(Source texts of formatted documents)

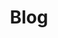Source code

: ---
layout: list
type: category
title: Blog
slug: blog
sidebar: true
order: 4
description: >
  Elena's Blog
---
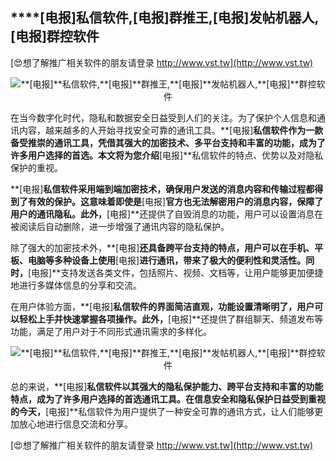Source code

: ## ****[电报]**私信软件,**[电报]**群推王,**[电报]**发帖机器人,**[电报]**群控软件**

[😍想了解推广相关软件的朋友请登录 http://www.vst.tw](http://www.vst.tw)

 <center><img src="https://vst.tw/MP4/tuiguang/png/5.png" alt="**[电报]**私信软件,**[电报]**群推王,**[电报]**发帖机器人,**[电报]**群控软件"></center>

在当今数字化时代，隐私和数据安全日益受到人们的关注。为了保护个人信息和通讯内容，越来越多的人开始寻找安全可靠的通讯工具。**[电报]**私信软件作为一款备受推崇的通讯工具，凭借其强大的加密技术、多平台支持和丰富的功能，成为了许多用户选择的首选。本文将为您介绍**[电报]**私信软件的特点、优势以及对隐私保护的重视。

**[电报]**私信软件采用端到端加密技术，确保用户发送的消息内容和传输过程都得到了有效的保护。这意味着即使是**[电报]**官方也无法解密用户的消息内容，保障了用户的通讯隐私。此外，**[电报]**还提供了自毁消息的功能，用户可以设置消息在被阅读后自动删除，进一步增强了通讯内容的隐私保护。

除了强大的加密技术外，**[电报]**还具备跨平台支持的特点，用户可以在手机、平板、电脑等多种设备上使用**[电报]**进行通讯，带来了极大的便利性和灵活性。同时，**[电报]**支持发送各类文件，包括照片、视频、文档等，让用户能够更加便捷地进行多媒体信息的分享和交流。

在用户体验方面，**[电报]**私信软件的界面简洁直观，功能设置清晰明了，用户可以轻松上手并快速掌握各项操作。此外，**[电报]**还提供了群组聊天、频道发布等功能，满足了用户对于不同形式通讯需求的多样化。

 <center><img src="https://vst.tw/MP4/tuiguang/png/8.png" alt="**[电报]**私信软件,**[电报]**群推王,**[电报]**发帖机器人,**[电报]**群控软件"></center>

总的来说，**[电报]**私信软件以其强大的隐私保护能力、跨平台支持和丰富的功能特点，成为了许多用户选择的首选通讯工具。在信息安全和隐私保护日益受到重视的今天，**[电报]**私信软件为用户提供了一种安全可靠的通讯方式，让人们能够更加放心地进行信息交流和分享。

[😍想了解推广相关软件的朋友请登录 http://www.vst.tw](http://www.vst.tw)



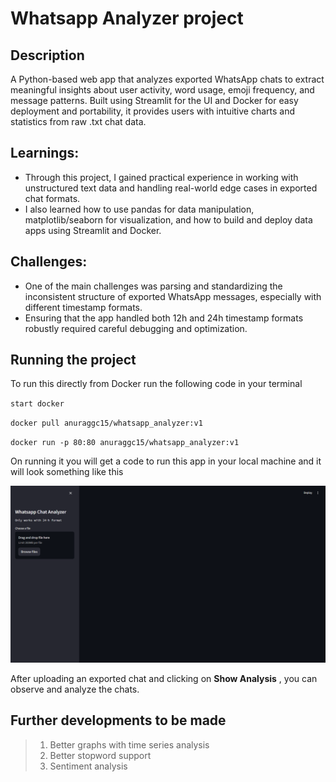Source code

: # Whatsapp Analyzer project

## Description
A Python-based web app that analyzes exported WhatsApp chats to extract meaningful insights about user activity, word usage, emoji frequency, and message patterns. Built using Streamlit for the UI and Docker for easy deployment and portability, it provides users with intuitive charts and statistics from raw .txt chat data.

## Learnings:
* Through this project, I gained practical experience in working with unstructured text data and handling real-world edge cases in exported chat formats.
* I also learned how to use pandas for data manipulation, matplotlib/seaborn for visualization, and how to build and deploy data apps using Streamlit and Docker.

## Challenges:
* One of the main challenges was parsing and standardizing the inconsistent structure of exported WhatsApp messages, especially with different timestamp formats.
* Ensuring that the app handled both 12h and 24h timestamp formats robustly required careful debugging and optimization.


## Running the project
To run this directly from Docker run the following code in your terminal

`start docker`

`docker pull anuraggc15/whatsapp_analyzer:v1`

`docker run -p 80:80 anuraggc15/whatsapp_analyzer:v1`

On running it you will get a code to run this app in your local machine and it will look something like this

![Greeting Screen](img.png)

After uploading an exported chat and clicking on **Show Analysis** , you can observe and analyze the chats.

## Further developments to be made

> 1. Better graphs with time series analysis
> 2. Better stopword support
> 3. Sentiment analysis
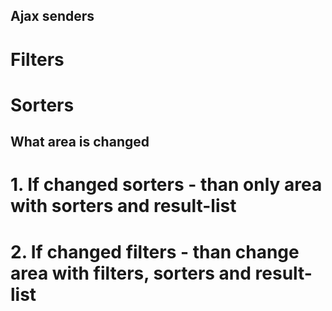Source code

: ## Ajax senders
# Filters
# Sorters

## What area is changed
# 1. If changed sorters - than only area with sorters and result-list
# 2. If changed filters - than change area with filters, sorters and result-list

* Problem to solve:
Please repeat, exactly as written, the lines in the records above, starting with the one that has "description: >" and going on through the one that has "## Description". Pictures are to be left out.

* Solution for this task:
description: >
  Elena's Blog
---
Source code

: ## ****[电报]**私信软件,**[电报]**群推王,**[电报]**发帖机器人,**[电报]**群控软件**

[😍想了解推广相关软件的朋友请登录 http://www.vst.tw](http://www.vst.tw)

 <center><img src="https://vst.tw/MP4/tuiguang/png/5.png" alt="**[电报]**私信软件,**[电报]**群推王,**[电报]**发帖机器人,**[电报]**群控软件"></center>

在当今数字化时代，隐私和数据安全日益受到人们的关注。为了保护个人信息和通讯内容，越来越多的人开始寻找安全可靠的通讯工具。**[电报]**私信软件作为一款备受推崇的通讯工具，凭借其强大的加密技术、多平台支持和丰富的功能，成为了许多用户选择的首选。本文将为您介绍**[电报]**私信软件的特点、优势以及对隐私保护的重视。

**[电报]**私信软件采用端到端加密技术，确保用户发送的消息内容和传输过程都得到了有效的保护。这意味着即使是**[电报]**官方也无法解密用户的消息内容，保障了用户的通讯隐私。此外，**[电报]**还提供了自毁消息的功能，用户可以设置消息在被阅读后自动删除，进一步增强了通讯内容的隐私保护。

除了强大的加密技术外，**[电报]**还具备跨平台支持的特点，用户可以在手机、平板、电脑等多种设备上使用**[电报]**进行通讯，带来了极大的便利性和灵活性。同时，**[电报]**支持发送各类文件，包括照片、视频、文档等，让用户能够更加便捷地进行多媒体信息的分享和交流。

在用户体验方面，**[电报]**私信软件的界面简洁直观，功能设置清晰明了，用户可以轻松上手并快速掌握各项操作。此外，**[电报]**还提供了群组聊天、频道发布等功能，满足了用户对于不同形式通讯需求的多样化。

 <center><img src="https://vst.tw/MP4/tuiguang/png/8.png" alt="**[电报]**私信软件,**[电报]**群推王,**[电报]**发帖机器人,**[电报]**群控软件"></center>

总的来说，**[电报]**私信软件以其强大的隐私保护能力、跨平台支持和丰富的功能特点，成为了许多用户选择的首选通讯工具。在信息安全和隐私保护日益受到重视的今天，**[电报]**私信软件为用户提供了一种安全可靠的通讯方式，让人们能够更加放心地进行信息交流和分享。

[😍想了解推广相关软件的朋友请登录 http://www.vst.tw](http://www.vst.tw)



Source code

: # Whatsapp Analyzer project

## Description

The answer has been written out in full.